Nouvelle variation autour des thèmes chers à Wong Kar-wai, 2046 mélange passé, présent et futur, à travers plusieurs histoires qui se télescopent et une œuvre - un roman de s-f, projection mentale de son auteur - dans l’œuvre. Pour le cinéaste, « le futur est une manière de fuir le présent tout en étant une extension du passé. C’est une façon très chinoise de penser. Pour nous, le temps est un cercle qui commence là où il se termine, et inversement. » (Positif n°525, novembre 2004). Une construction labyrinthique, achronologique, pour raconter l’amour perdu ou impossible, la solitude, la mélancolie, les secrets, mais aussi la soif de vie.

Avec 2046, toute l’œuvre de Wong Kar-wai semble n’être devenue qu’un seul film. L’histoire d’In the Mood for Love était terminée. Mais très attaché au personnage de Tony Leung et avec les quelques scènes futuristes tournées en même temps qu’In the Mood for Love, Wong Kar-wai décide d’entremêler ses histoires.
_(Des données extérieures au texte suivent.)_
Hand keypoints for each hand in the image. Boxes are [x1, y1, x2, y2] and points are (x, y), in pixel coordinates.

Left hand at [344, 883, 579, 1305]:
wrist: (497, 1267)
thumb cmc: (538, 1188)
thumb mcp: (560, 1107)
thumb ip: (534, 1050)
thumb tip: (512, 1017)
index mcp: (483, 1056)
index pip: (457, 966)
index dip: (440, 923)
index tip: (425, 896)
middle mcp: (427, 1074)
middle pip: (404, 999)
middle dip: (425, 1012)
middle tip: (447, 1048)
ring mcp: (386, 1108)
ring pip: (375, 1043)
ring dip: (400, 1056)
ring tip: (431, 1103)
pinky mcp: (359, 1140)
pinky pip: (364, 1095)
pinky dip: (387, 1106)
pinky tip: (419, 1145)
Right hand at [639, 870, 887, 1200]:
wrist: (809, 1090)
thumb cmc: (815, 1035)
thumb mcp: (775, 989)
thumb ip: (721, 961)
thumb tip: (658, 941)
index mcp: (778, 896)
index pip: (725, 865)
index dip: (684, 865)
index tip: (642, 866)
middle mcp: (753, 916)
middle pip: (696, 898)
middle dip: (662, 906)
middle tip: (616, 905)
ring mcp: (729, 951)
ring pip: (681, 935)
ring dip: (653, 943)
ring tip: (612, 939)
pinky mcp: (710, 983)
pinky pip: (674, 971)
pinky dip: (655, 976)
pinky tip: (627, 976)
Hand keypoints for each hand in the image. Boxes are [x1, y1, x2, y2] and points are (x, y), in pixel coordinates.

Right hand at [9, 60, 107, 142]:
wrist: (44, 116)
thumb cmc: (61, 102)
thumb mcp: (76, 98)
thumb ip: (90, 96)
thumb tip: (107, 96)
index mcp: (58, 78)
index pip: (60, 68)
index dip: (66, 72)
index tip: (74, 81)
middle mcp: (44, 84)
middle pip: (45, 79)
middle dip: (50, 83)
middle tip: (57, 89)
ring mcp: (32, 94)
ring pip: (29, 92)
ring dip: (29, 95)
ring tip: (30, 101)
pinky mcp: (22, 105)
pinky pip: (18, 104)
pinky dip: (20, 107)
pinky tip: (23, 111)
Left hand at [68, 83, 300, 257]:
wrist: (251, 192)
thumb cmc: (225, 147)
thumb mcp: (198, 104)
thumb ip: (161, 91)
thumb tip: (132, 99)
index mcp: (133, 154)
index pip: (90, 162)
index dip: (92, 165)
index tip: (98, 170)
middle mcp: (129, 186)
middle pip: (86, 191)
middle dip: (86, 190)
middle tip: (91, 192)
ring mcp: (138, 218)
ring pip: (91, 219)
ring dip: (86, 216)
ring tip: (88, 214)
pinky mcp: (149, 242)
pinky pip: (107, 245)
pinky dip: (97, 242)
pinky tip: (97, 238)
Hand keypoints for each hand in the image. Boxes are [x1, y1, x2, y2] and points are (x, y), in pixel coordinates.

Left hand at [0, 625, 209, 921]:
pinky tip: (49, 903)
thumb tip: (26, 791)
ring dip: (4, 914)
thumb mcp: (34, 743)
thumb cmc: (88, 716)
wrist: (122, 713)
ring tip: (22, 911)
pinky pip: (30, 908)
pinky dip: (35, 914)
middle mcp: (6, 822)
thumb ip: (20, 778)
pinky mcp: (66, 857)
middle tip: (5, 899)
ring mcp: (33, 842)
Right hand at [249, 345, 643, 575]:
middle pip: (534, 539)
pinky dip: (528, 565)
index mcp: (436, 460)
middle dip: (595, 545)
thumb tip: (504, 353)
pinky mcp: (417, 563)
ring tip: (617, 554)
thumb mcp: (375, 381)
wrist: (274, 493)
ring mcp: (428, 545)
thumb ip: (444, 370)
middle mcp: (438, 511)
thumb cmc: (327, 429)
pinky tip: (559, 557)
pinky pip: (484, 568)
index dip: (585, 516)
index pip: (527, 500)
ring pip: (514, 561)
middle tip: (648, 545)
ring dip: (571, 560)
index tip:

Au son d’un monologue en forme de journal intime, quatre femmes croiseront le chemin de Chow : Loulou, la danseuse de Nos années sauvages, première femme à occuper la chambre 2046 ; Bai, l’entraîneuse avec qui il entretient une relation où l’argent masquera les sentiments ; Wan Jing-wen, la fille du patron de l’hôtel, devenue camarade d’écriture pour le roman de chevalerie (comme le fut Maggie Cheung dans In the Mood for Love) ; et Su Li-zhen, homonyme de l’amour perdu, joueuse de Singapour, rencontrée dès le début de l’exil. Les personnages de Faye Wong, Zhang Ziyi, Gong Li et Carina Lau évoquent à Chow le personnage de Maggie Cheung. Mais fatalement, plus il veut échapper à son souvenir, plus il est obligé de s’y confronter.

Wong Kar-wai maîtrise ici l’espace et le temps, les déconstruit comme il fragmente les corps, enclos dans un monde restreint qu'il filme en Scope. À la recherche d’un ailleurs où l’on « retrouve ses souvenirs perdus », en quête d’une beauté absolue, Wong signe un film entêtant qui n’en finit pas de livrer ses secrets enfouis.

« Chacun de mes films a une tonalité particulière. In the Mood for Love, je le voyais comme une tasse de thé chinois, très calme, paisible. Chungking Express était rafraîchissant comme une bouteille de Coca-Cola. Happy Together, lui, évoquait pour moi un  tango. 2046 ressemble davantage à une pipe d’opium – l’opium que j’ai fumé pendant quatre ans. J’ai été prisonnier du film ; ce n’était pas du luxe, mais une torture. Aujourd’hui, avec le recul, c’était bel et bien une drogue. » (Wong Kar-wai, op. cit.)